◆ ACTIVITY ◆
Nothing in the data below may be left out; return all of it exactly.

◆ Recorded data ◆
○ ○ ○ ○

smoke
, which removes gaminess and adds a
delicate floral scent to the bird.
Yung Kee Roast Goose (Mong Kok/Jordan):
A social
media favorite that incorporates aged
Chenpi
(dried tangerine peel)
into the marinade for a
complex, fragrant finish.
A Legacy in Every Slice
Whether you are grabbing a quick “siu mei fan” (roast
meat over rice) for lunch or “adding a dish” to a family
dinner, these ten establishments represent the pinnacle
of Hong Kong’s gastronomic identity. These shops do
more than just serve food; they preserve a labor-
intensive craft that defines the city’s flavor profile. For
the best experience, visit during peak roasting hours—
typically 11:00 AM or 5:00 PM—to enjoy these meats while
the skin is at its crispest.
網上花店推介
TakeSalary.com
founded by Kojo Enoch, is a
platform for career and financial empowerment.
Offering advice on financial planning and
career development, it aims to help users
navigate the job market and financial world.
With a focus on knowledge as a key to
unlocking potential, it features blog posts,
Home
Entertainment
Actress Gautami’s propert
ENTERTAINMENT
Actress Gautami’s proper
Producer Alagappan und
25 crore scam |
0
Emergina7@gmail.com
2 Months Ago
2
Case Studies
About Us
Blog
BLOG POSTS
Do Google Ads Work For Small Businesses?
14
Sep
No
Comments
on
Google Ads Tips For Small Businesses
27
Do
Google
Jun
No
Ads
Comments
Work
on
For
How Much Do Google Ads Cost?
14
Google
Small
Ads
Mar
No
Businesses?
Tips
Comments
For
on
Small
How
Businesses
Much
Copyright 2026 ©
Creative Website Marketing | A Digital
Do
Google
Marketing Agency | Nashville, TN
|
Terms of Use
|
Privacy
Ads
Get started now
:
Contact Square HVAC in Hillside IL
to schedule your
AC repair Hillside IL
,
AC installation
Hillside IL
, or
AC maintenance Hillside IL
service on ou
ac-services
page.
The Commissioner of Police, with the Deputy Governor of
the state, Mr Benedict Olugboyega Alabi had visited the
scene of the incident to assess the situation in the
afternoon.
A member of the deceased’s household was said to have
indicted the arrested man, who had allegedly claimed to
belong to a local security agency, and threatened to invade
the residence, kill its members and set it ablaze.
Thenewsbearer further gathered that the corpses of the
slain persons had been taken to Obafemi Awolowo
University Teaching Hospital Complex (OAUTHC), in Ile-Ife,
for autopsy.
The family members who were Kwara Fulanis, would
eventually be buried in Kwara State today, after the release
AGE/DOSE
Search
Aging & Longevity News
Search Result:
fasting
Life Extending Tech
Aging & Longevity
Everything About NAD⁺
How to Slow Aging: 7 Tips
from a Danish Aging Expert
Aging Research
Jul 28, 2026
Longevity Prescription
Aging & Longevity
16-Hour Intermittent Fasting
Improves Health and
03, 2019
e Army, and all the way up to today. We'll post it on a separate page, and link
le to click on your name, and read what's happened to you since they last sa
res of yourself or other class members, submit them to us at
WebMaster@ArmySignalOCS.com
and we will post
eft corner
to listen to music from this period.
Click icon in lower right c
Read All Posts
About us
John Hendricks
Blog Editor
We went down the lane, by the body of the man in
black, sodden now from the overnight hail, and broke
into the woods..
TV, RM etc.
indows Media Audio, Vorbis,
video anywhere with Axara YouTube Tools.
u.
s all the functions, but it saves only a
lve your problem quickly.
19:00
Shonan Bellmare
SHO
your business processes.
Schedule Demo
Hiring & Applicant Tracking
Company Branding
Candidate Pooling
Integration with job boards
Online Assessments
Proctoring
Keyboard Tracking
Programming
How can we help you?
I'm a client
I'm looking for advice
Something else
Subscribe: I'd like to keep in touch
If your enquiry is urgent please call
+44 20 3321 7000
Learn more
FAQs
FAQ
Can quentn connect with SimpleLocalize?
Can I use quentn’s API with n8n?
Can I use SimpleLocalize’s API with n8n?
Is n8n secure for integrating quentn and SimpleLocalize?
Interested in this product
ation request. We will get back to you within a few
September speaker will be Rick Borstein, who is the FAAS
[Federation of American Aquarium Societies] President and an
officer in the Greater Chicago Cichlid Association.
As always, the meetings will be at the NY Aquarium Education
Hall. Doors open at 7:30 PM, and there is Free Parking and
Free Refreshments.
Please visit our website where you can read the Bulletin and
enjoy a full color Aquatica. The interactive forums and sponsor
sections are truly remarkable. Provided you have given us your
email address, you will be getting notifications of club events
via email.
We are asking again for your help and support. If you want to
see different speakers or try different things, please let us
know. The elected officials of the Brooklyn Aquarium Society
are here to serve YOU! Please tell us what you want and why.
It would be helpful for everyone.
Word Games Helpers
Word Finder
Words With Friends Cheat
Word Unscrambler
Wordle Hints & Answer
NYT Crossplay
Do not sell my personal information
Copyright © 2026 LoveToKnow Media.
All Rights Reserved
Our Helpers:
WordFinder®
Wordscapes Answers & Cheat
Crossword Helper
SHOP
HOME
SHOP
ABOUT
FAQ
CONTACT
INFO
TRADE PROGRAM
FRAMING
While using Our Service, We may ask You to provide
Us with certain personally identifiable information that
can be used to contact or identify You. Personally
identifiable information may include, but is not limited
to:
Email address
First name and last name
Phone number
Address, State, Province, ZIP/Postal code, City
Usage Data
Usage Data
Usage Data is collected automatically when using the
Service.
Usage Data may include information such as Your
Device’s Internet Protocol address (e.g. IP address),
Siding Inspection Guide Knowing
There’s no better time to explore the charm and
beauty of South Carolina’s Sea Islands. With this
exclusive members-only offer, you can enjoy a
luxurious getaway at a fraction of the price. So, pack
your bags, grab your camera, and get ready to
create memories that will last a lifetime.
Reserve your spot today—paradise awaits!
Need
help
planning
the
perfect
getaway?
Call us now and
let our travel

○ ○ ○ ○

◆ FINISHED EXERCISE ◆
smoke
, which removes gaminess and adds a
delicate floral scent to the bird.
Yung Kee Roast Goose (Mong Kok/Jordan):
A social
media favorite that incorporates aged
Chenpi
(dried tangerine peel)
into the marinade for a
complex, fragrant finish.
A Legacy in Every Slice
Whether you are grabbing a quick “siu mei fan” (roast
meat over rice) for lunch or “adding a dish” to a family
dinner, these ten establishments represent the pinnacle
of Hong Kong’s gastronomic identity. These shops do
more than just serve food; they preserve a labor-
intensive craft that defines the city’s flavor profile. For
the best experience, visit during peak roasting hours—
typically 11:00 AM or 5:00 PM—to enjoy these meats while
the skin is at its crispest.
網上花店推介
TakeSalary.com
founded by Kojo Enoch, is a
platform for career and financial empowerment.
Offering advice on financial planning and
career development, it aims to help users
navigate the job market and financial world.
With a focus on knowledge as a key to
unlocking potential, it features blog posts,
Home
Entertainment
Actress Gautami’s propert
ENTERTAINMENT
Actress Gautami’s proper
Producer Alagappan und
25 crore scam |
0
Emergina7@gmail.com
2 Months Ago
2
Case Studies
About Us
Blog
BLOG POSTS
Do Google Ads Work For Small Businesses?
14
Sep
No
Comments
on
Google Ads Tips For Small Businesses
27
Do
Google
Jun
No
Ads
Comments
Work
on
For
How Much Do Google Ads Cost?
14
Google
Small
Ads
Mar
No
Businesses?
Tips
Comments
For
on
Small
How
Businesses
Much
Copyright 2026 ©
Creative Website Marketing | A Digital
Do
Google
Marketing Agency | Nashville, TN
|
Terms of Use
|
Privacy
Ads
Get started now
:
Contact Square HVAC in Hillside IL
to schedule your
AC repair Hillside IL
,
AC installation
Hillside IL
, or
AC maintenance Hillside IL
service on ou
ac-services
page.
The Commissioner of Police, with the Deputy Governor of
the state, Mr Benedict Olugboyega Alabi had visited the
scene of the incident to assess the situation in the
afternoon.
A member of the deceased’s household was said to have
indicted the arrested man, who had allegedly claimed to
belong to a local security agency, and threatened to invade
the residence, kill its members and set it ablaze.
Thenewsbearer further gathered that the corpses of the
slain persons had been taken to Obafemi Awolowo
University Teaching Hospital Complex (OAUTHC), in Ile-Ife,
for autopsy.
The family members who were Kwara Fulanis, would
eventually be buried in Kwara State today, after the release
AGE/DOSE
Search
Aging & Longevity News
Search Result:
fasting
Life Extending Tech
Aging & Longevity
Everything About NAD⁺
How to Slow Aging: 7 Tips
from a Danish Aging Expert
Aging Research
Jul 28, 2026
Longevity Prescription
Aging & Longevity
16-Hour Intermittent Fasting
Improves Health and
03, 2019
e Army, and all the way up to today. We'll post it on a separate page, and link
le to click on your name, and read what's happened to you since they last sa
res of yourself or other class members, submit them to us at
WebMaster@ArmySignalOCS.com
and we will post
eft corner
to listen to music from this period.
Click icon in lower right c
Read All Posts
About us
John Hendricks
Blog Editor
We went down the lane, by the body of the man in
black, sodden now from the overnight hail, and broke
into the woods..
TV, RM etc.
indows Media Audio, Vorbis,
video anywhere with Axara YouTube Tools.
u.
s all the functions, but it saves only a
lve your problem quickly.
19:00
Shonan Bellmare
SHO
your business processes.
Schedule Demo
Hiring & Applicant Tracking
Company Branding
Candidate Pooling
Integration with job boards
Online Assessments
Proctoring
Keyboard Tracking
Programming
How can we help you?
I'm a client
I'm looking for advice
Something else
Subscribe: I'd like to keep in touch
If your enquiry is urgent please call
+44 20 3321 7000
Learn more
FAQs
FAQ
Can quentn connect with SimpleLocalize?
Can I use quentn’s API with n8n?
Can I use SimpleLocalize’s API with n8n?
Is n8n secure for integrating quentn and SimpleLocalize?
Interested in this product
ation request. We will get back to you within a few
September speaker will be Rick Borstein, who is the FAAS
[Federation of American Aquarium Societies] President and an
officer in the Greater Chicago Cichlid Association.
As always, the meetings will be at the NY Aquarium Education
Hall. Doors open at 7:30 PM, and there is Free Parking and
Free Refreshments.
Please visit our website where you can read the Bulletin and
enjoy a full color Aquatica. The interactive forums and sponsor
sections are truly remarkable. Provided you have given us your
email address, you will be getting notifications of club events
via email.
We are asking again for your help and support. If you want to
see different speakers or try different things, please let us
know. The elected officials of the Brooklyn Aquarium Society
are here to serve YOU! Please tell us what you want and why.
It would be helpful for everyone.
Word Games Helpers
Word Finder
Words With Friends Cheat
Word Unscrambler
Wordle Hints & Answer
NYT Crossplay
Do not sell my personal information
Copyright © 2026 LoveToKnow Media.
All Rights Reserved
Our Helpers:
WordFinder®
Wordscapes Answers & Cheat
Crossword Helper
SHOP
HOME
SHOP
ABOUT
FAQ
CONTACT
INFO
TRADE PROGRAM
FRAMING
While using Our Service, We may ask You to provide
Us with certain personally identifiable information that
can be used to contact or identify You. Personally
identifiable information may include, but is not limited
to:
Email address
First name and last name
Phone number
Address, State, Province, ZIP/Postal code, City
Usage Data
Usage Data
Usage Data is collected automatically when using the
Service.
Usage Data may include information such as Your
Device’s Internet Protocol address (e.g. IP address),
Siding Inspection Guide Knowing
There’s no better time to explore the charm and
beauty of South Carolina’s Sea Islands. With this
exclusive members-only offer, you can enjoy a
luxurious getaway at a fraction of the price. So, pack
your bags, grab your camera, and get ready to
create memories that will last a lifetime.
Reserve your spot today—paradise awaits!
Need
help
planning
the
perfect
getaway?
Call us now and
let our travel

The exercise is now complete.